Belgium’s foreign language Oscar entry this year, “Racer and the Jailbird,” is a gorgeous and ambitious take on the romantic crime thriller.
It’s also uninterested in conventional antiheroes and damsels in distress, director Michaël Roskam said Monday as part of TheWrap’s annual Award Screening Series at The Landmark Theater in Los Angeles.
“Moviemaking is a way to be a part of a tradition, but it’s the 21st century and I wanted to get rid of some gender cliches,” Roskam said of his leads during a Q&A following a screening of the film.
Indie darlings and international stars Matthias Schoenaerts (“A Bigger Splash”) and Adele Exarchopoulos (“Blue is the Warmest Color”) play star-crossed lovers. He’s a rough but handsome bank robber and she’s a privileged racecar driver with swagger to spare.
“Matthias, instead of a femme fatale, he was a homme fatale,” Roskam said of the character Gigi, an eager-to-please orphan dazzled by the confidence and stability of Exarchopoulos’ cool customer Bibi (the characters go by rhyming nicknames).

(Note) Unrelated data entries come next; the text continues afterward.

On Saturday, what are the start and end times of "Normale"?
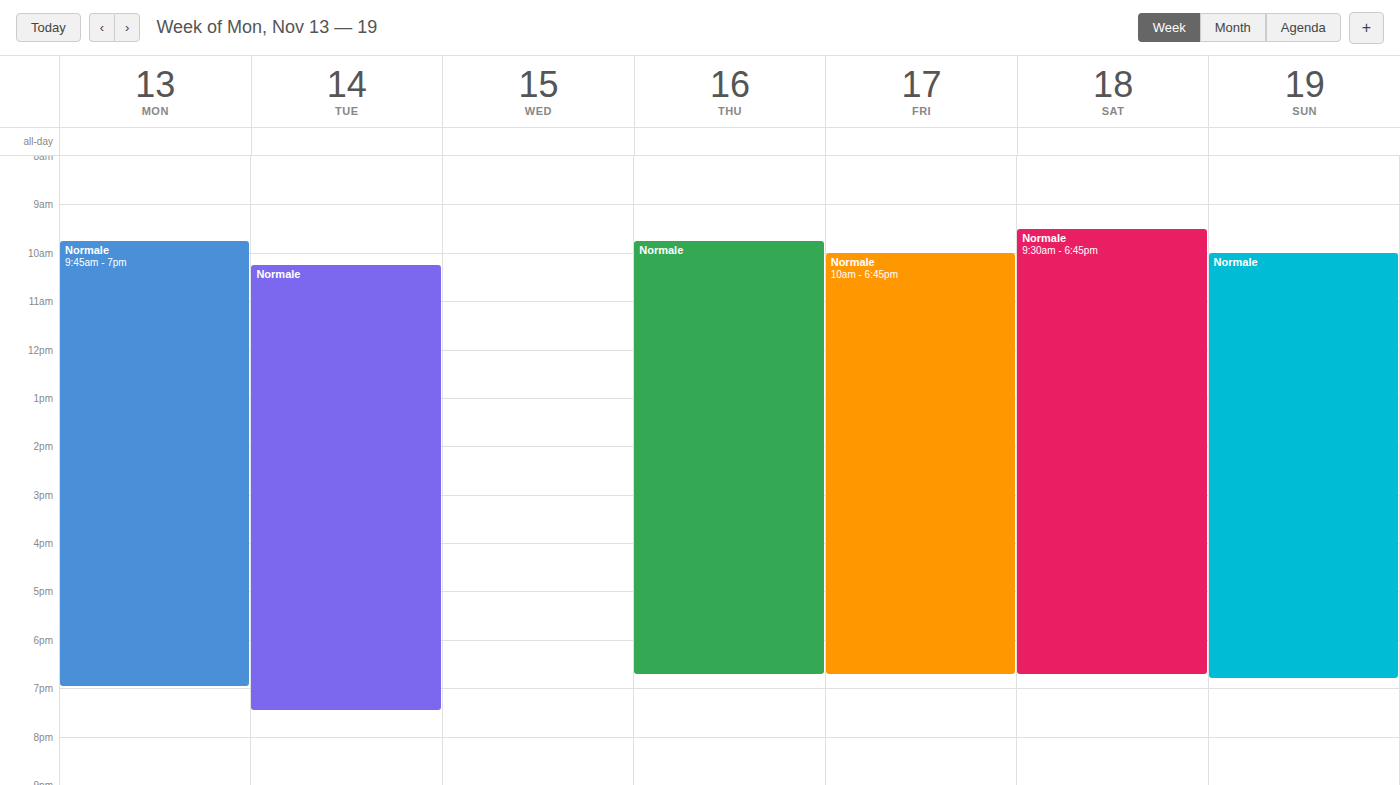
9:30 AM to 6:45 PMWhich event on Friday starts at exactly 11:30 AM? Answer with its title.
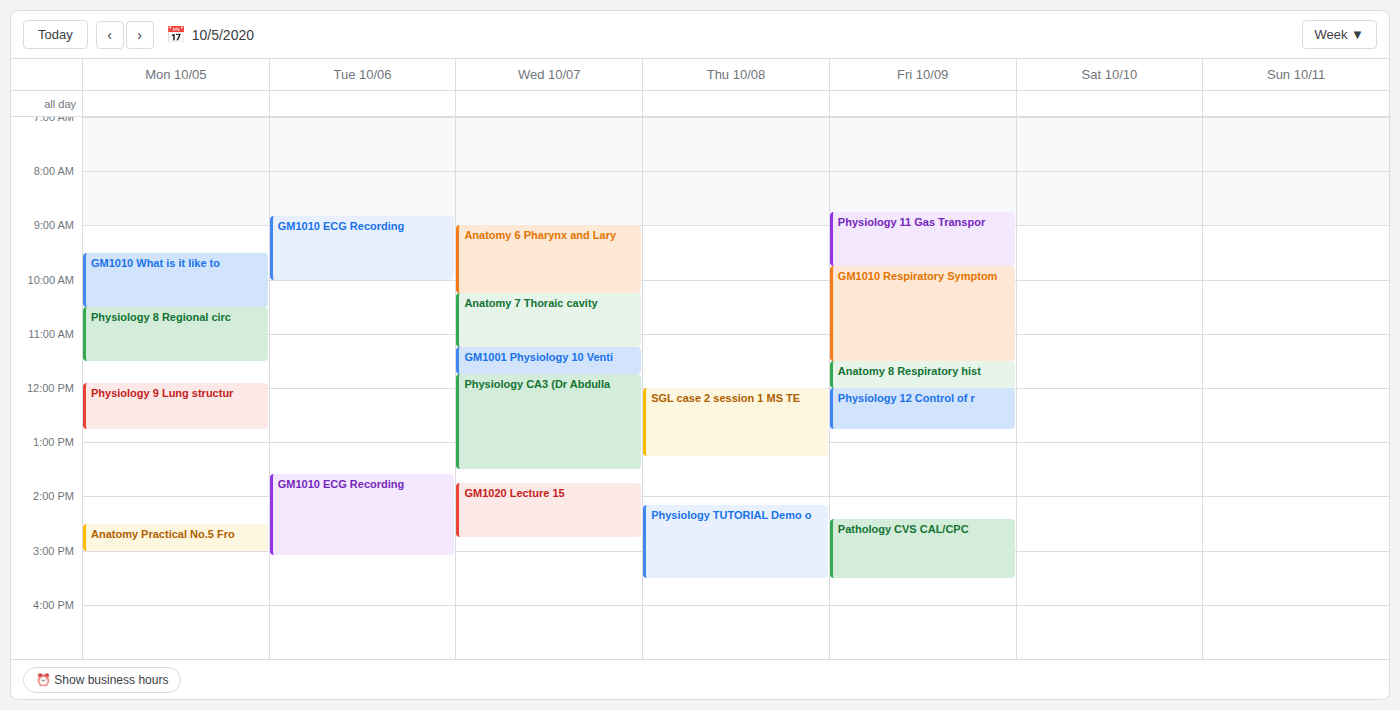
"Anatomy 8 Respiratory hist"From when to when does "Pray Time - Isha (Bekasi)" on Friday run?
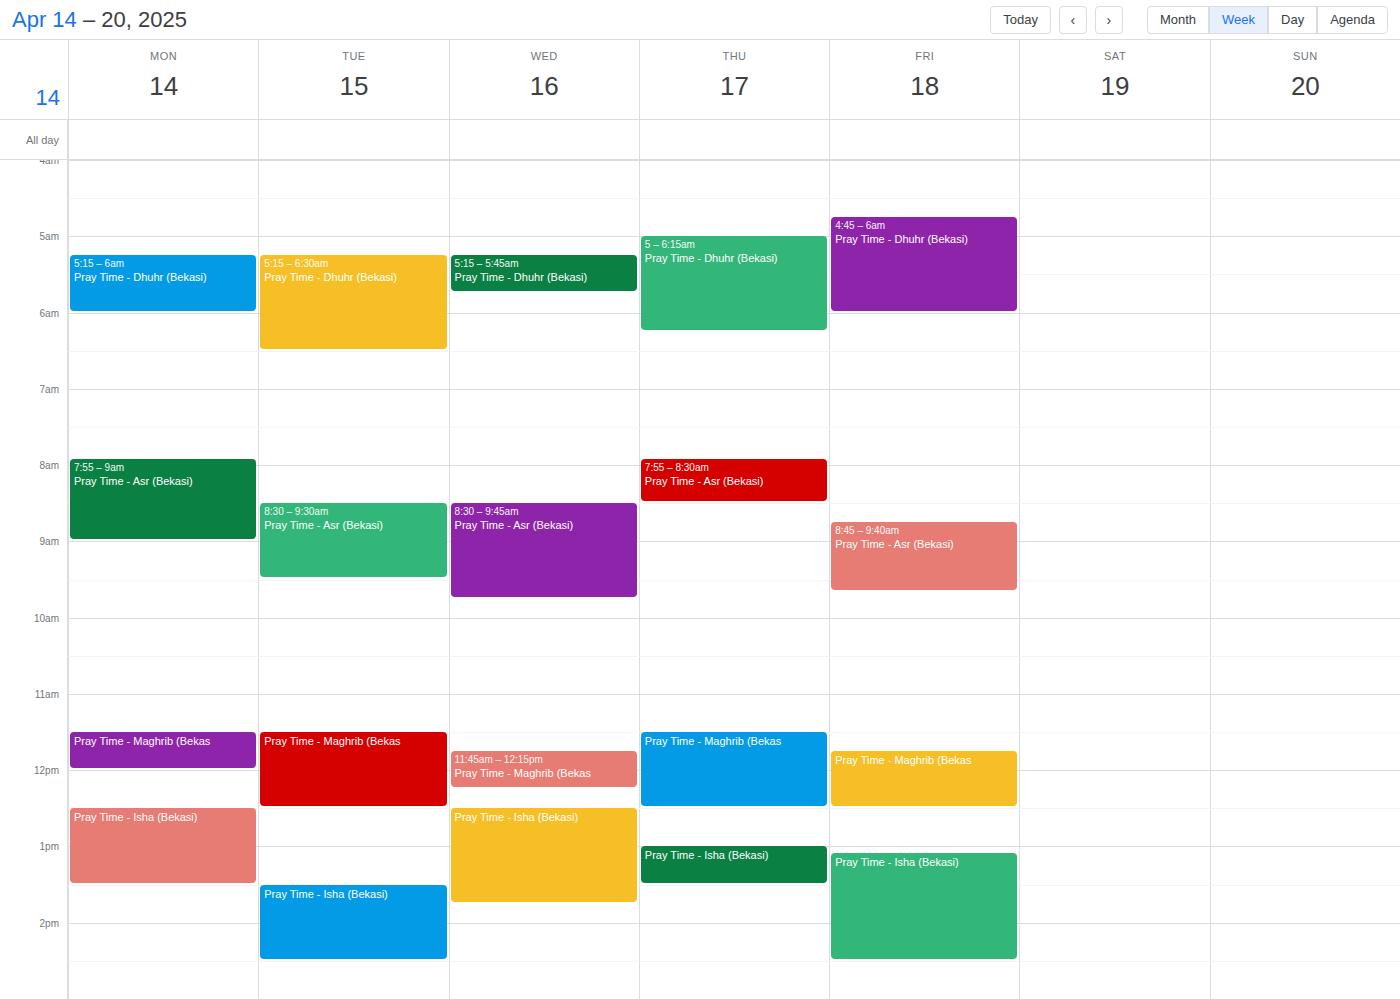
1:05 PM to 2:30 PMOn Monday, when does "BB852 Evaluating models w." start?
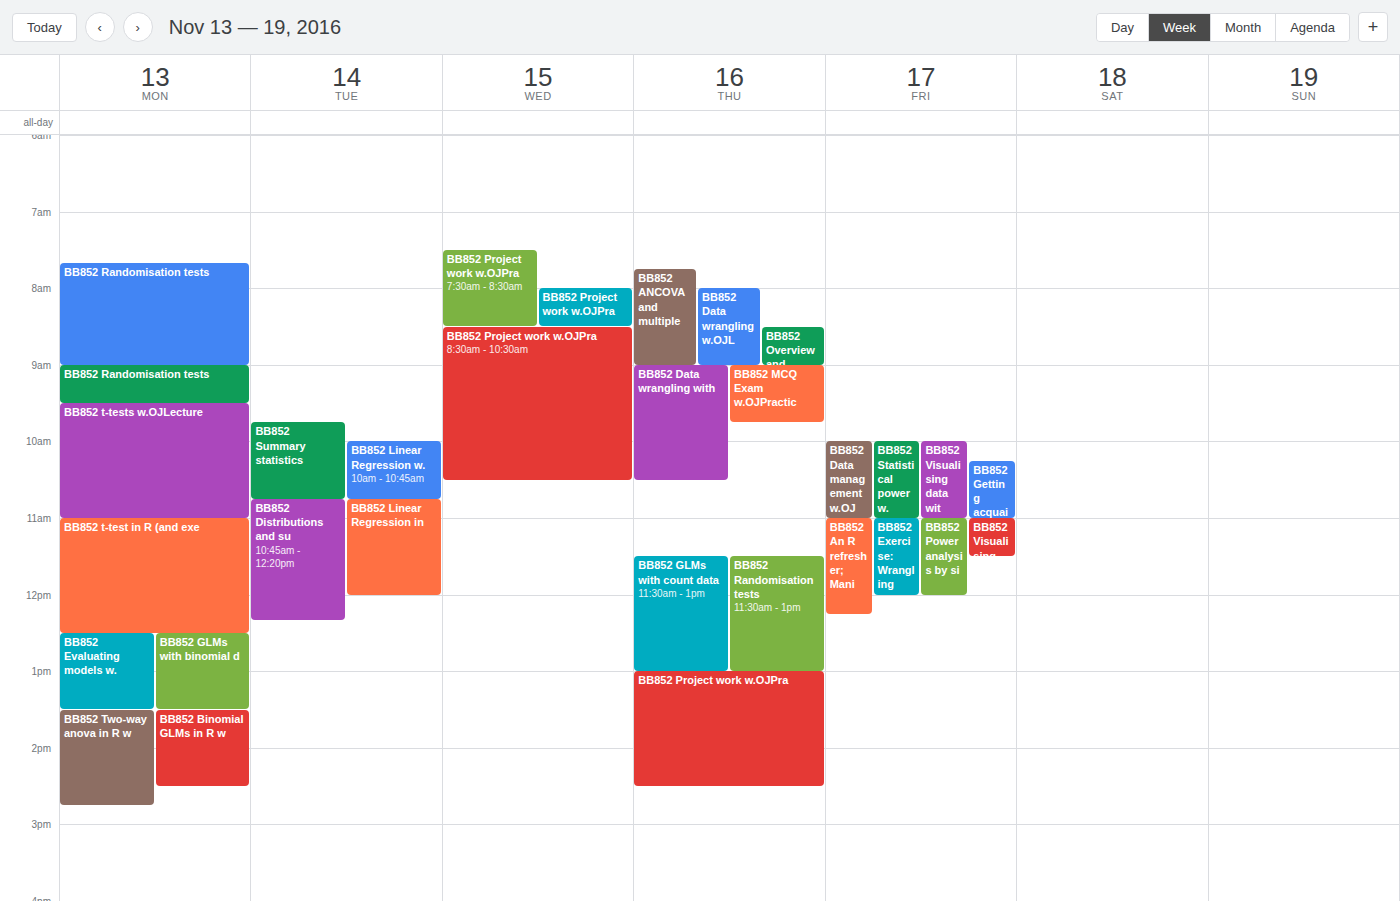
12:30 PM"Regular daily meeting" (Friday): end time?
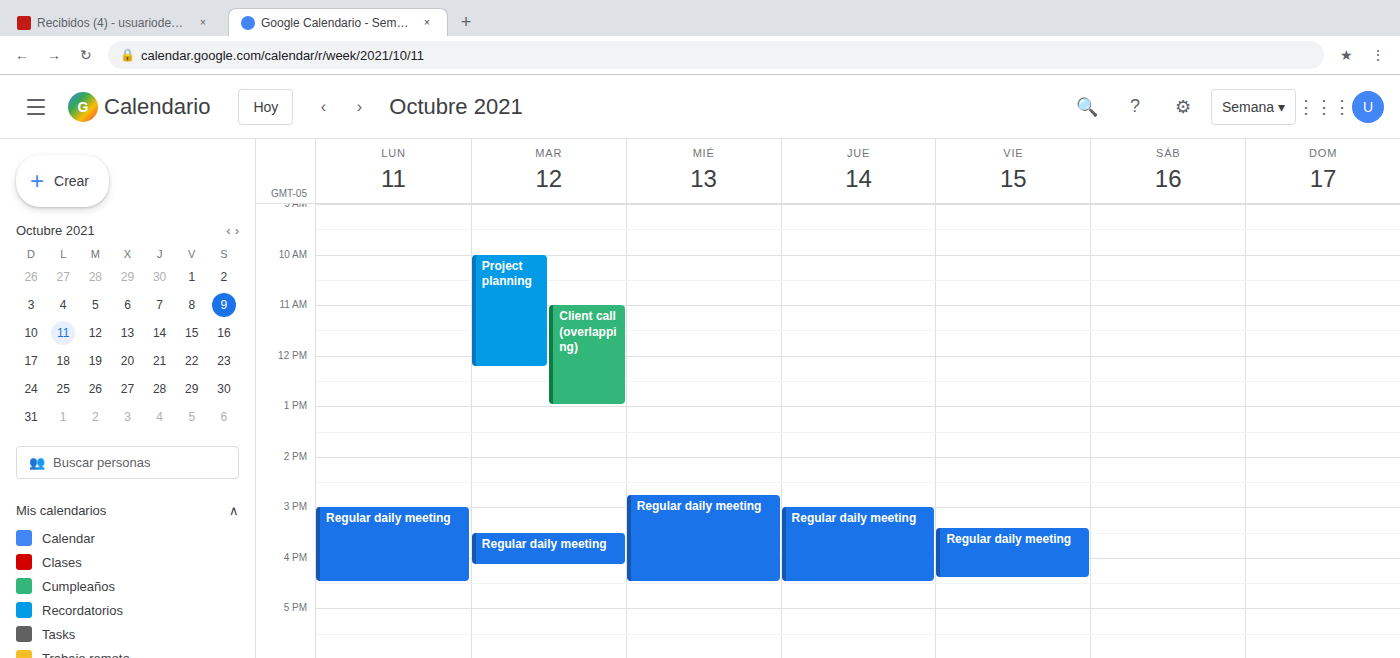
4:25 PMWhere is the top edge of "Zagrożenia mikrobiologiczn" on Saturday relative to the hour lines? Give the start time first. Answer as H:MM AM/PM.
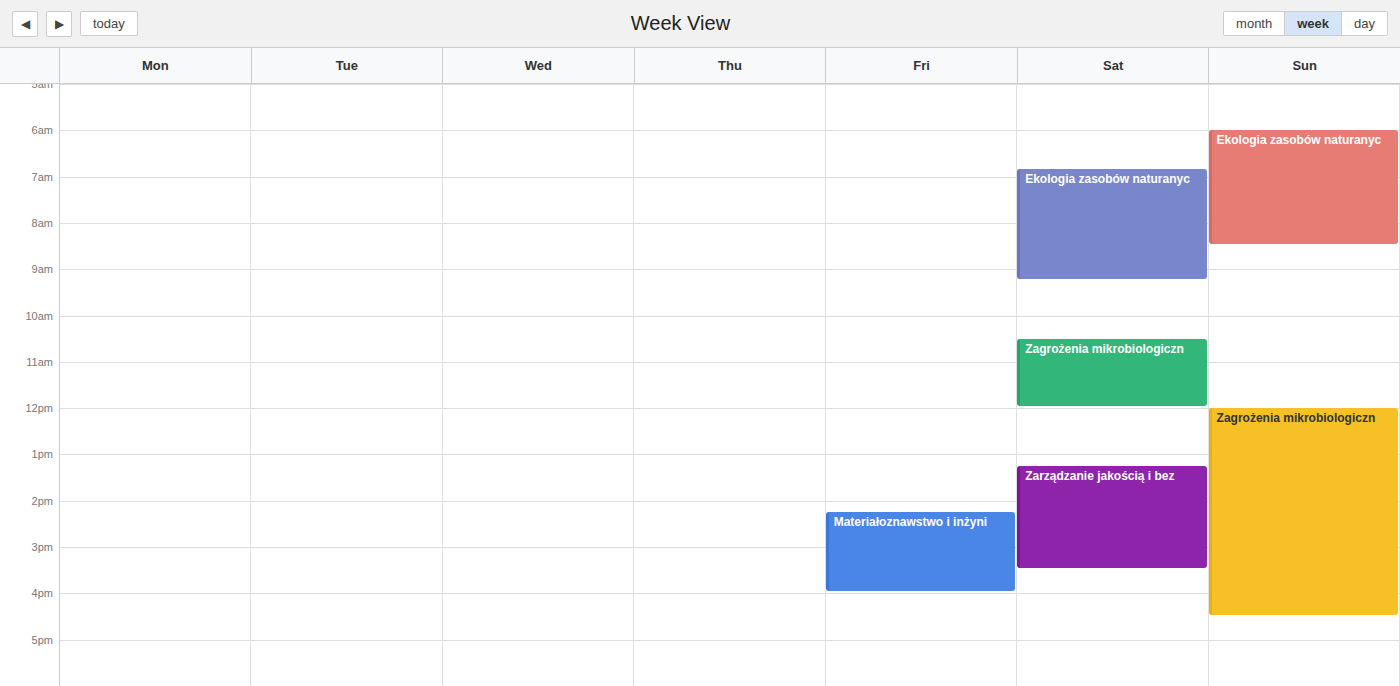
10:30 AM -- halfway between the 10 AM and 11 AM lines.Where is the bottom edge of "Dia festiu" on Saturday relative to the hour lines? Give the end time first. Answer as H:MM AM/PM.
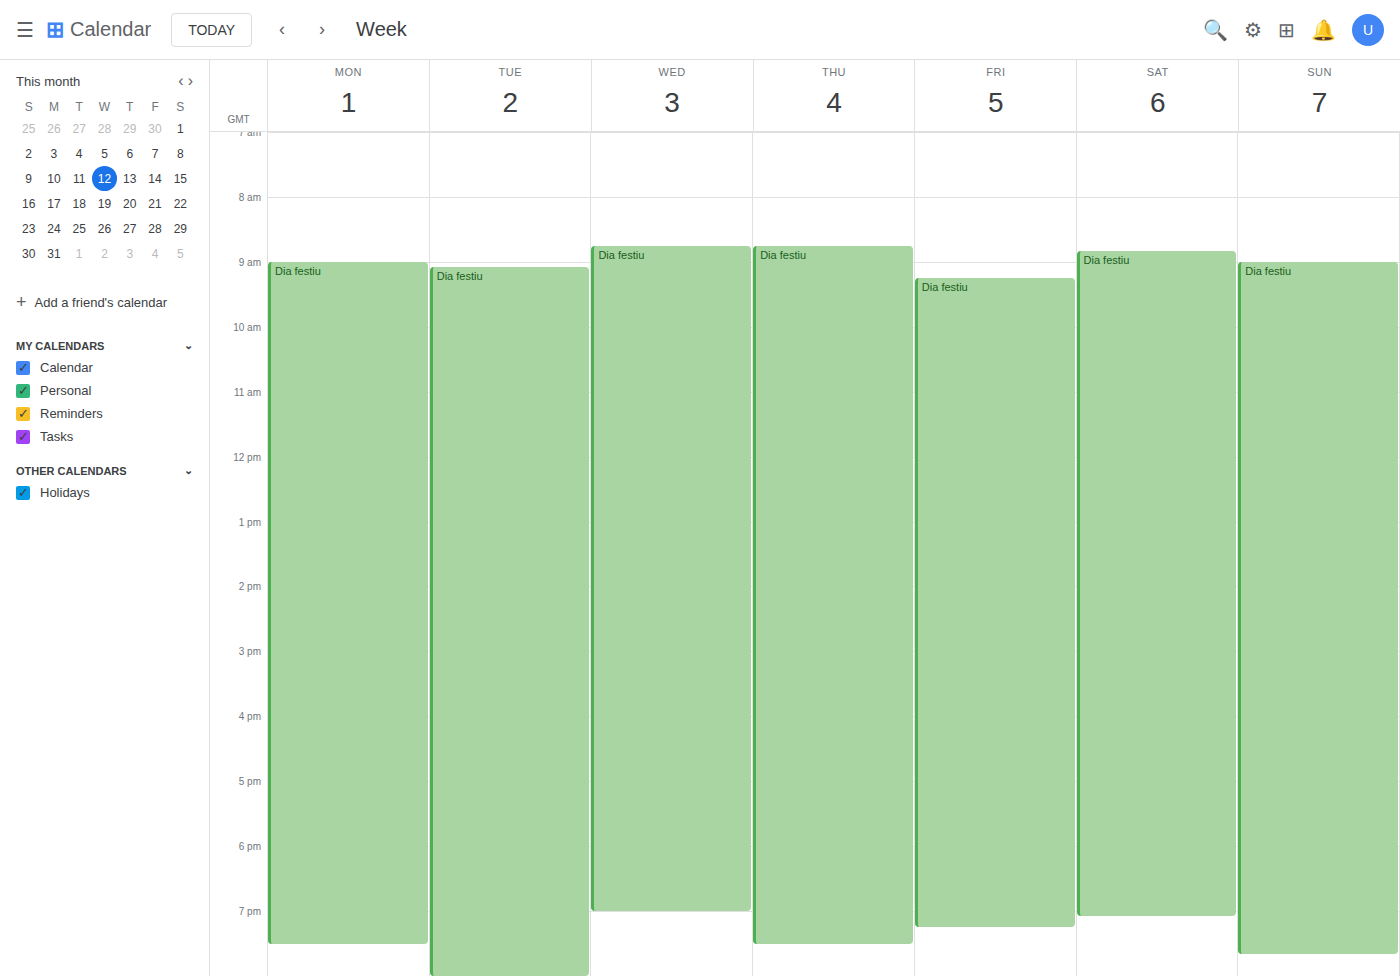
7:05 PM -- neither: 5 minutes below the 7 PM line and 55 minutes above the 8 PM line.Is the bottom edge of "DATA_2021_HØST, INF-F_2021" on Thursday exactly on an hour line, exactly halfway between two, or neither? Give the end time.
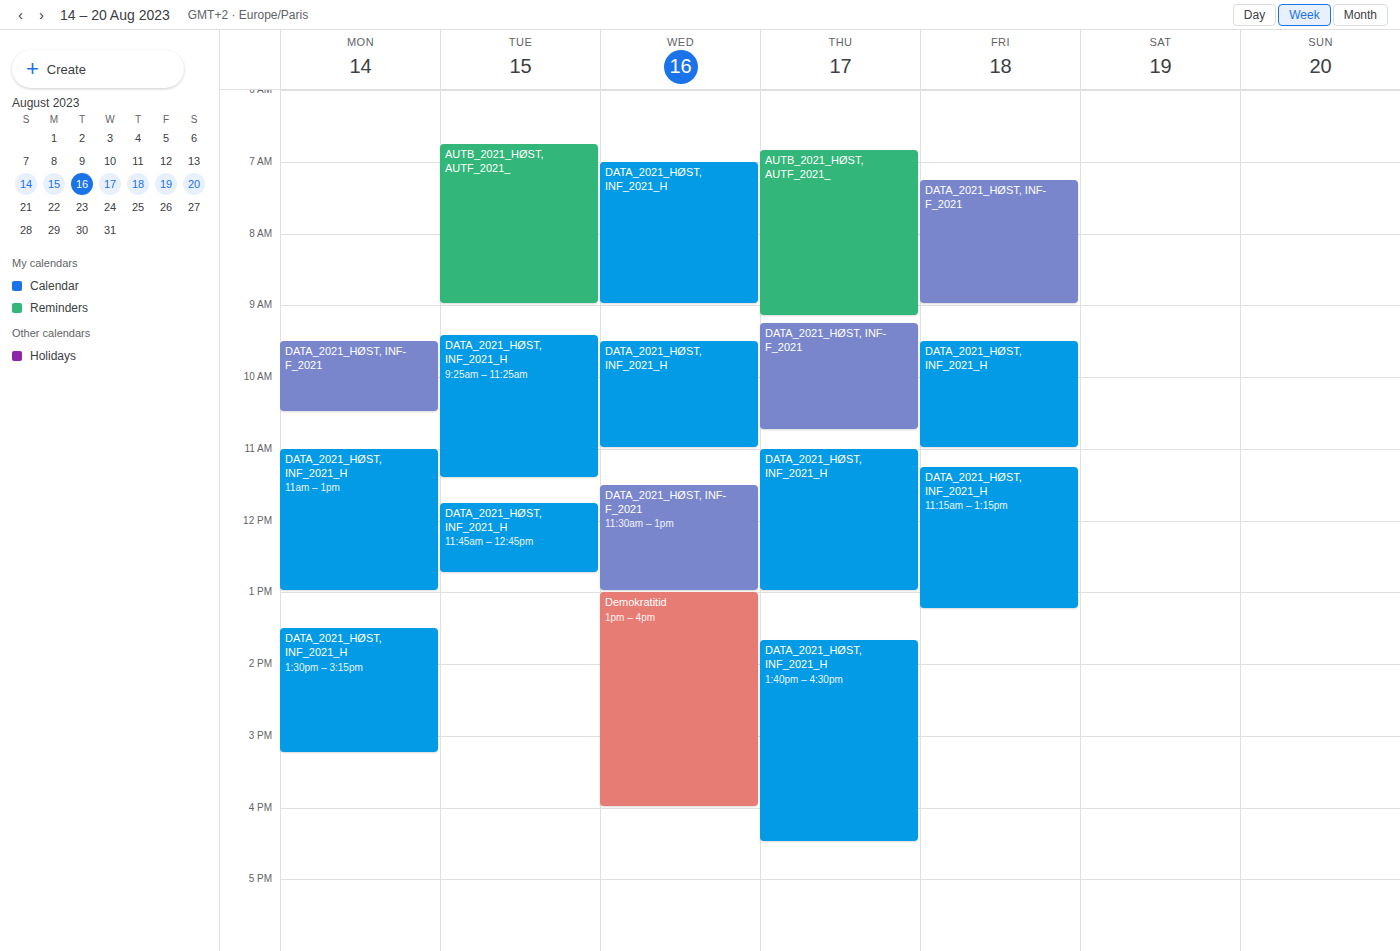
10:45 AM -- neither: three quarters of the way from the 10 AM line to the 11 AM line.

“And she’s cool. She’s under control, she’s the racer. But still being very respectful to the feminine side of things, I’m not writing a story for a guy and changing the name to a woman, which sometimes happens,” he said.
Roskam had a desire to “go back, in a contemporary way, to the old version of film noir as I see it. It’s like ‘Heat’ inside out,” citing the classic Michael Mann film. “I wanted to flip it … and come to a love relationship that would be under the pressure of crime.”
Through explosive chemistry and understated exchanges, Gigi and Bibi decide to get married and he’s put on notice to go legit though. His cover is the import and export of high-end cars, which no one around them is quite buying.
As in many films of the genre, Gigi must pull off one last job. But it’s not to secure a nest egg, it’s to please the band of misfit brothers he’s associated with his entire youth.
“My other films are about a band of bothers feeling. You’re in you 20s, 30s, and there’s this romantic feeling about you and your buddies. A Hemingway-esque perception of life. I needed to evolve it,” Roskam said of his script for the film.
“There were very notorious gangsters doing these violent hold up s all over the country. They were kind of rock stars … their love stories were very much exposed. In that sense, this movie is my phantasma of absolute love and death,” he said.
Neon has picked up “Racer and the Jailbird” for U.S. distribution.